После завтрака мы, дети, занимались разными тихими играми и занятиями дома или на верхней террасе. Обычно Мама или Мадемуазель нам читали, причем отдельно мне и брату, ввиду разницы в возрасте.

В три часа мы шли опять в столовую, пить молоко. После этого, если была хорошая погода мы ездили кататься с Дедушкой, Папа и Мама. Часто мы ездили в окрещенные Текличкой на немецкий лад леса «Александерспарк» (по имени Дедушки) и «Мариенпарк» (по имени Бабушки), Сорокин лес и другие окрестности. Там все выходили из экипажей и гуляли. Иногда собирали ягоды и грибы, но я очень рано вообразил, что это — не мужское занятие, и не принимал участия в сборах.

Часто мы ездили кататься одни, без кучера, с Папа и Сашей, в «кабриолете» или «шарабане», в одиночку, в шорах. На хорошей дороге Папа давал нам вожжи и учил править, или правил он сам, причем Саша тогда держал в руках конец вожжей; я считал это для себя унизительным, а он это любил. Мы тогда с Сашей изобрели особый возглас—«утилили!», при котором, как нам казалось, лошадь шла особенно размашистой рысью. Я так хорошо помню моего любимого огромного, рыжего с проточиной англичанина, с совсем не английским именем Баскач. Баскач был уже не молод, прекрасно выезжен и поводлив; с маленькой старой Кореизкой приходилось труднее: она была очень пуглива. Ездить на белоснежной, раскормленной «поньке» мы не любили: она не давала хорошего хода и потом это была «детская» лошадь, а я себя уже совсем не считал ребенком... Когда я стал ездить верхом, я вообще стал презирать «шарабанчик» как «детский» экипаж. Сопровождал меня верхом кучер Тимофей, человек очень богобоязненный, и на которого — совершенно правильно — рассчитывали, что он ничему дурному меня не научит. Я сам научил Тимофея, что земля — шар. Он почтительно поблагодарил меня «за науку», но я совершенно не уверен, признал ли он мое поучение за истину. Мне скорее кажется, что он считал его еретическим, так как утверждал, что «в Писании сказано, что земля стоит на китах»... Сам он, впрочем, не мог этого прочесть, он был неграмотен.
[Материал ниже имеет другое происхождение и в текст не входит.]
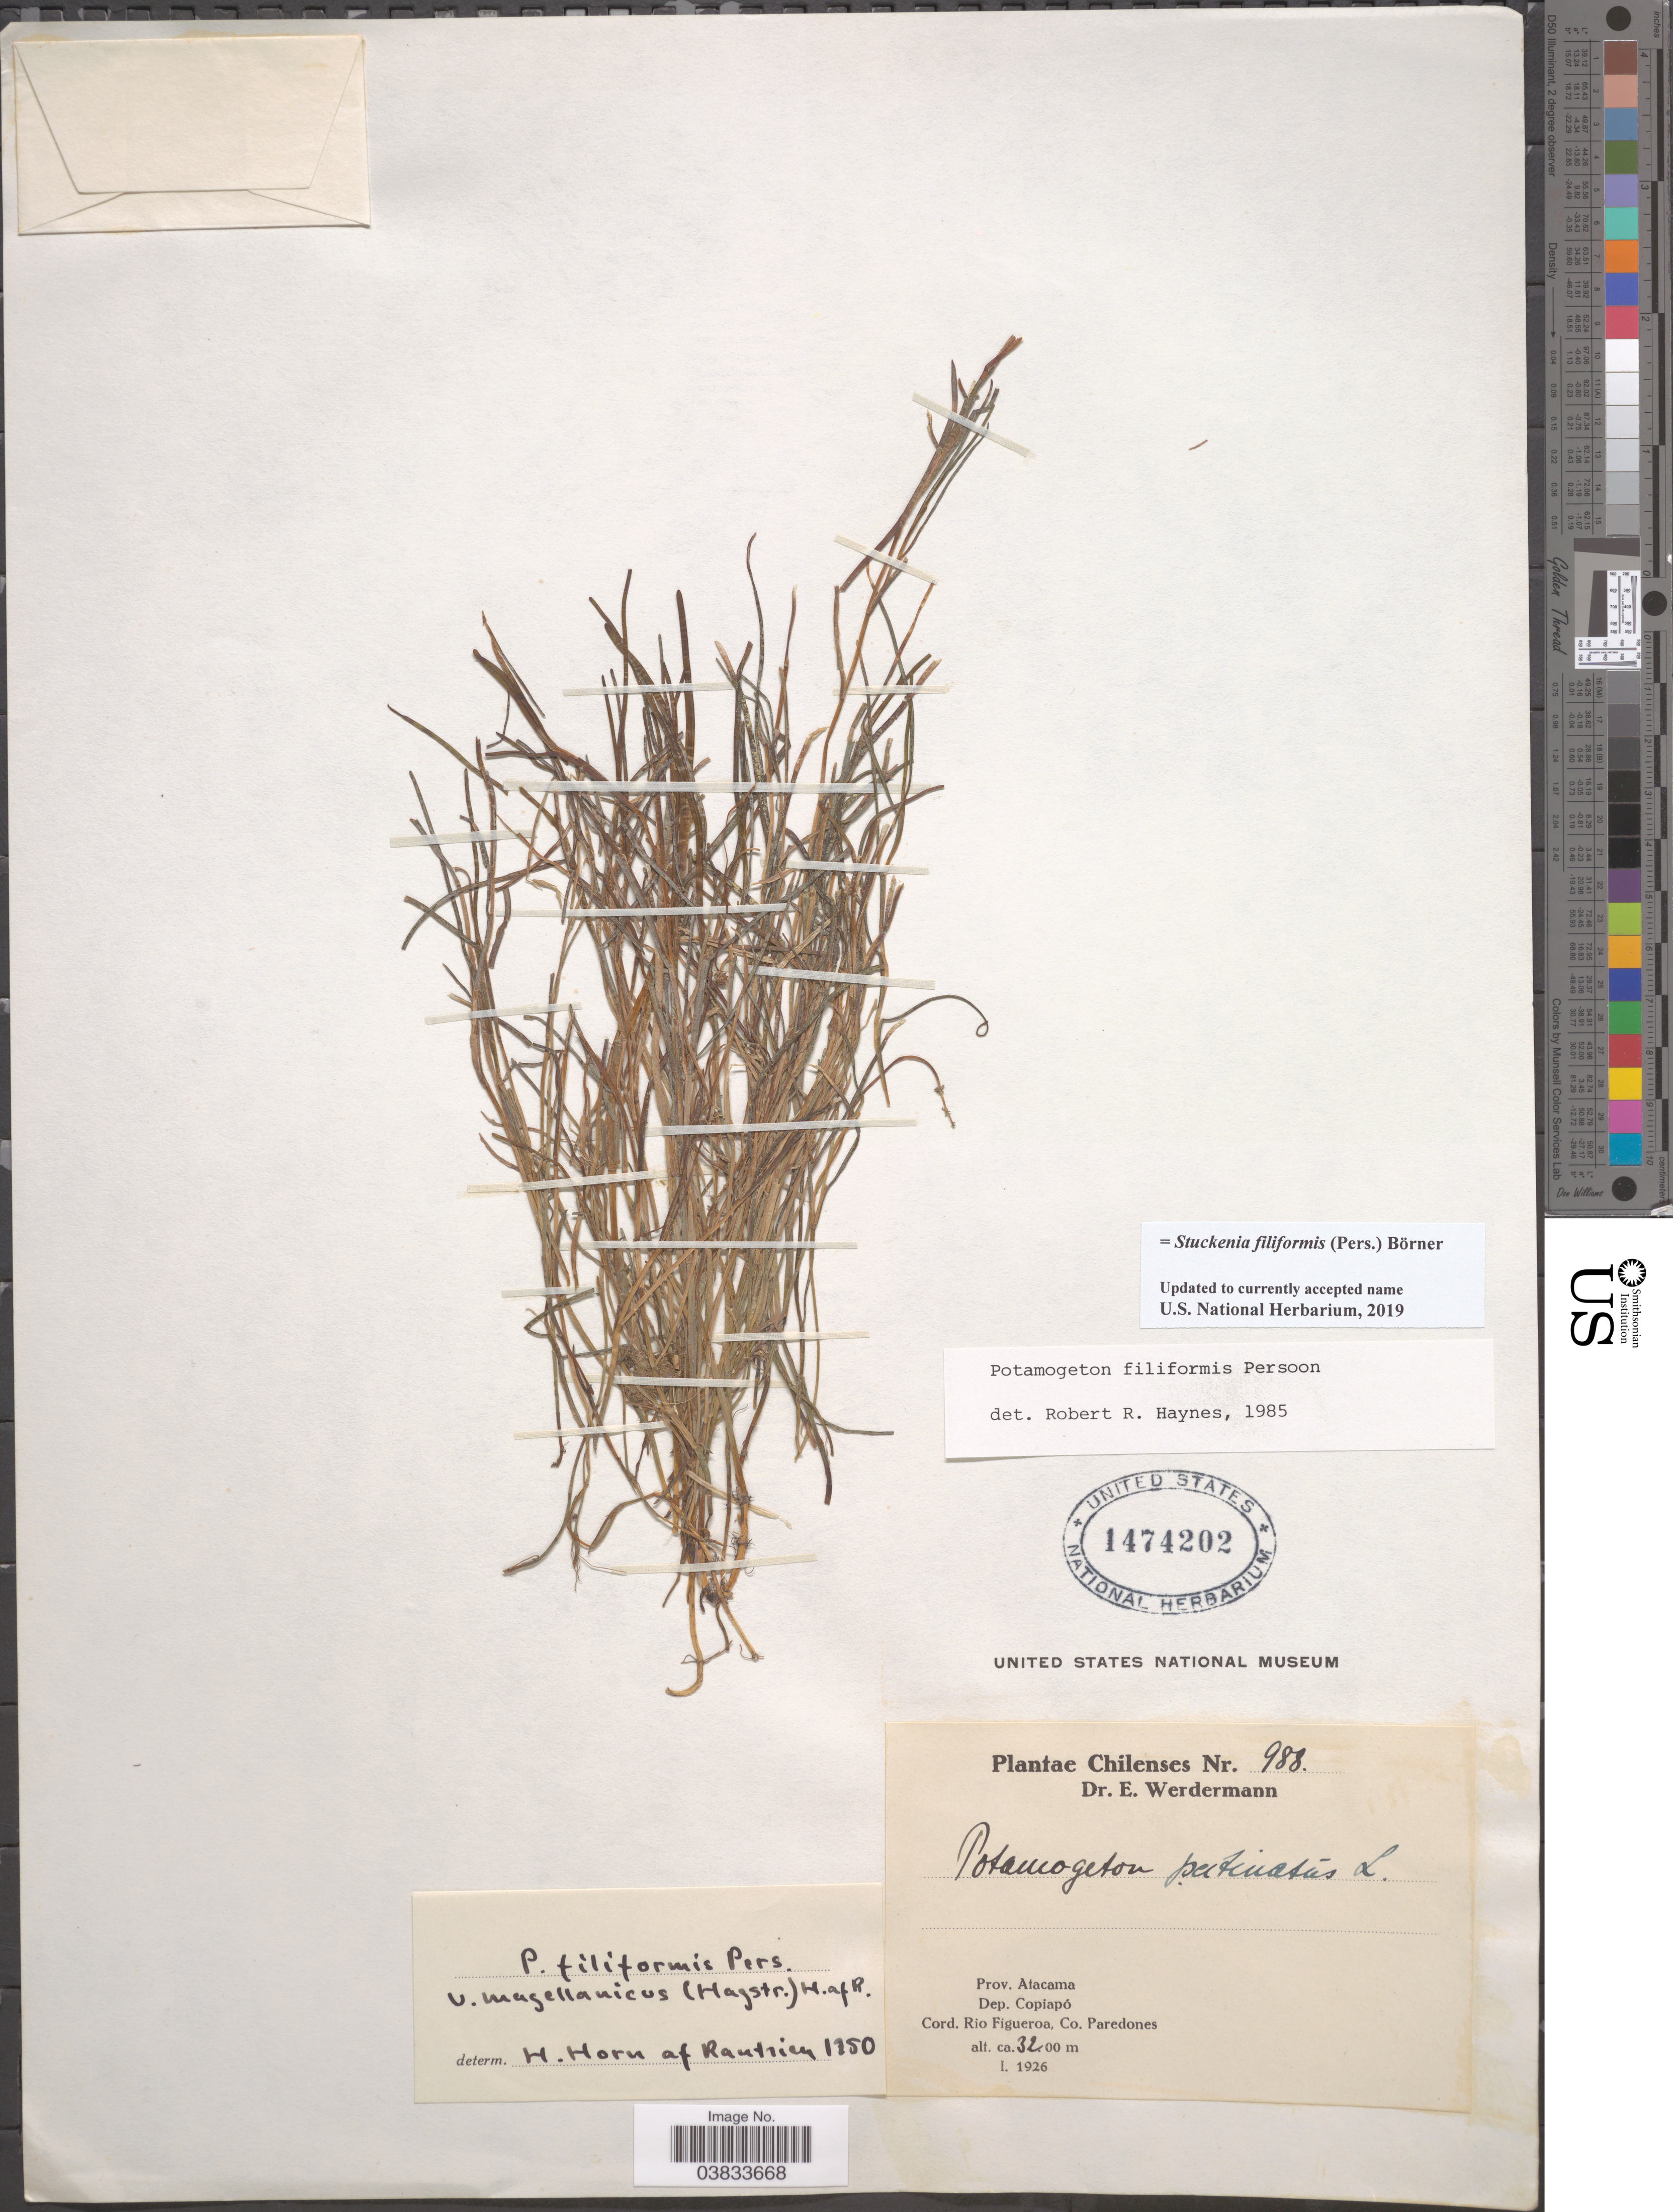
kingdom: Plantae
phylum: Tracheophyta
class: Liliopsida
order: Alismatales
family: Potamogetonaceae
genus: Stuckenia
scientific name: Stuckenia filiformis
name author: (Pers.) Börner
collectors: E. Werdermann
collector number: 988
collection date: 1926-01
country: Chile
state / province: Atacama (III)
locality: Prov. Atacama. Dep. Copiapó. Cord. Rio Figueroa, Co. Paredones.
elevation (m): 3200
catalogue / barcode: US 1474202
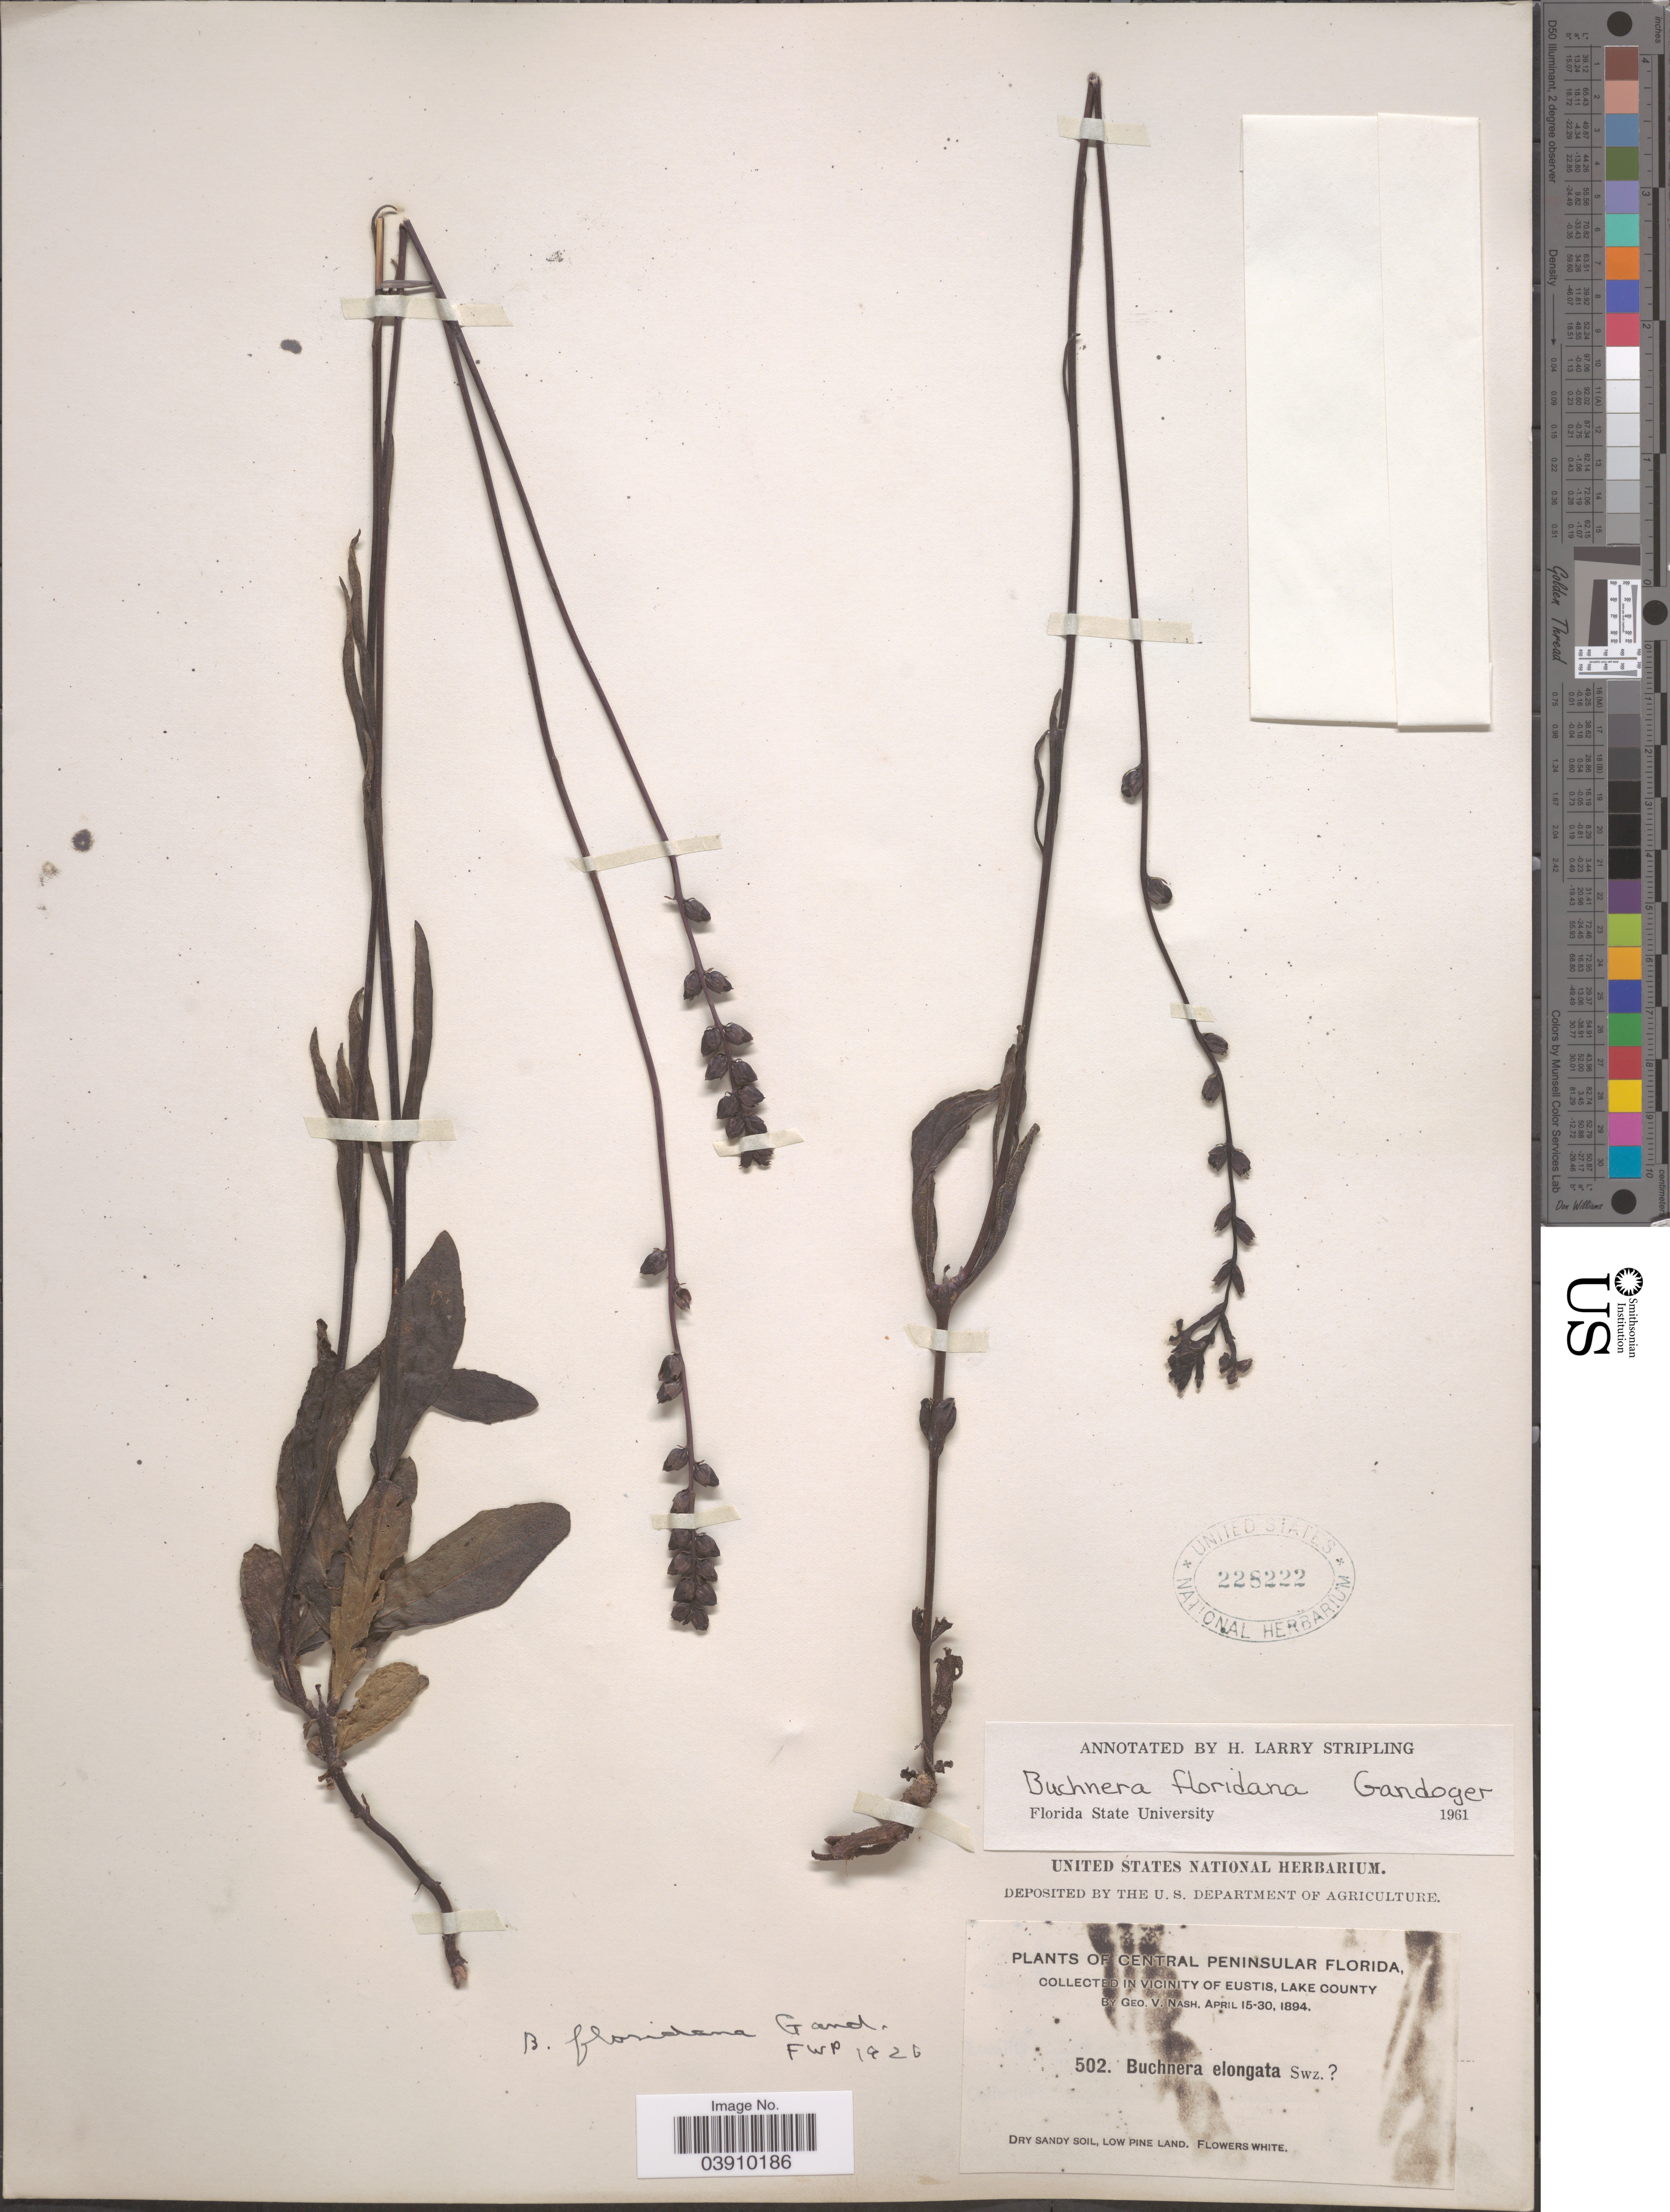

Тимофей мне рассказывал про Турецкую войну (1877—1878 г.): «Стоим это мы на Шипке, вдруг смотрим, откуда ни возьмись, два меллеона, а то и больше, турок на нас из-под горы лезут... Ну и задали же мы им тут!» Я и так уже горел патриотизмом, и Папа с самого раннего детства много рассказывал нам про подвиги русской армии.

Когда я вкусил прелесть верховой езды, то стал ездить ужекаждыйдень, несмотря ни на какую погоду. Мама правильно считала, что мальчиков следует закалять, и не препятствовала мне выезжать верхом даже в самый дождь; Дедушка — старый кирасир — это очень одобрял. Дедушка дал мне первые уроки верховой езды, причем требовал старой «николаевской» посадки. Когда потом я стал брать уроки езды в манеже, и мою посадку изменили и позволили мне ездить «облегченной» рысью, Дедушка этому не перечил, но только качал головой: «В наше время...»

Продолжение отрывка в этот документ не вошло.